USC is 22-11-1 all-time versus the SEC. Of course, very few of those games have taken place in the last 10 years during the SEC's, cough-cough, rise to dominance. It's a well-known college football fact -- I would never make this up -- that SEC athletic directors run and hide behind their desks when the Trojans call, intending to politely ask if said SEC team would be willing to play a game.
Oh, a couple of teams didn't get the memo about ducking USC. Auburn and Arkansas both scheduled home-and-home series with the Trojans this millennium. The end result was four defeats by a combined score of 167-48.
Since USC went to Arkansas and feasted on BBQ pig by a count of 50-14 in 2006 -- the Razorbacks had spent most of the summer blathering about redeeming themselves after suffering a 70-17 beatdown the previous season -- no SEC team has been willing to schedule USC. (That Arkansas team, by the way, won the SEC West and finished 7-1 in conference play while the Trojans lost two Pac-10 games).

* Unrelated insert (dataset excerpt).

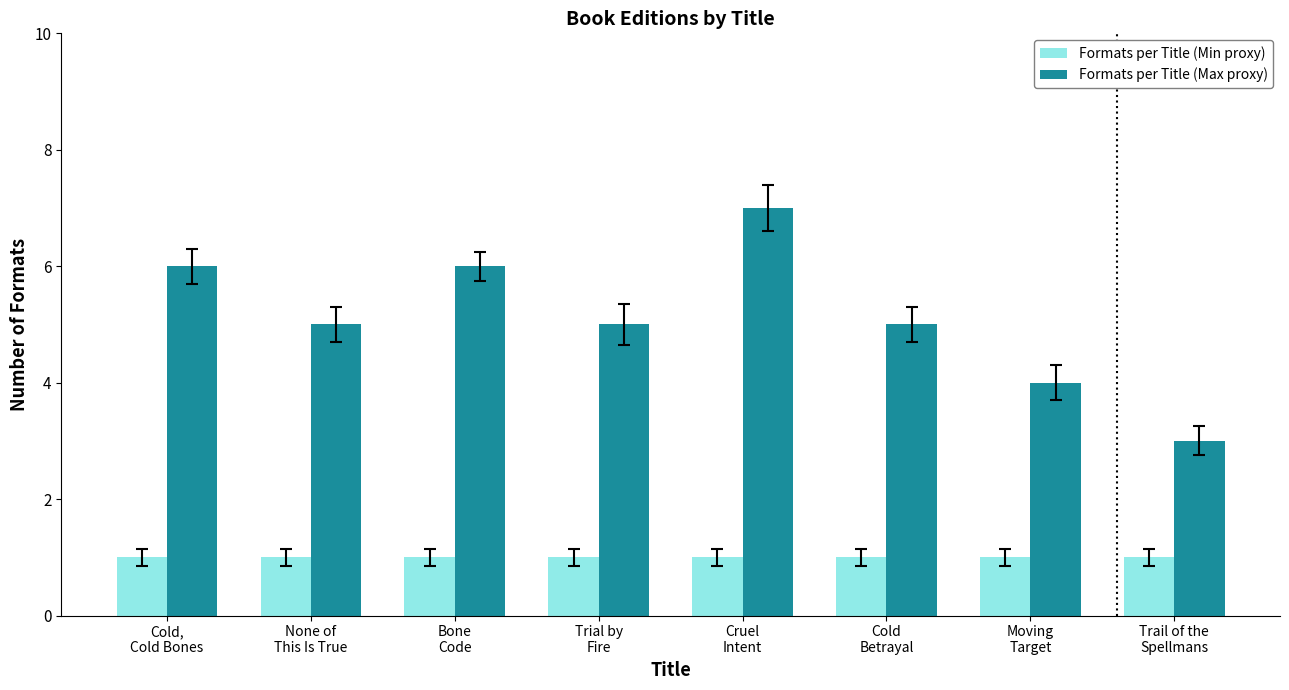

Reading left to right, list all the values displayed in this chart.

Formats per Title (Min proxy): 1	1	1	1	1	1	1	1
Formats per Title (Max proxy): 6	5	6	5	7	5	4	3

It's not hard to imagine what happened after that evisceration in an SEC stadium. SEC commissioner Mike Slive surely called a super-secret meeting to put an end to these shenanigans. Normally well-mannered and patrician, Slive surely slammed his fist on the table, telling SEC administrators, "No more scheduling USC! Why would we create a BCS system that favors us and still play USC, which is going to slap our butts every time, dagnabit!?"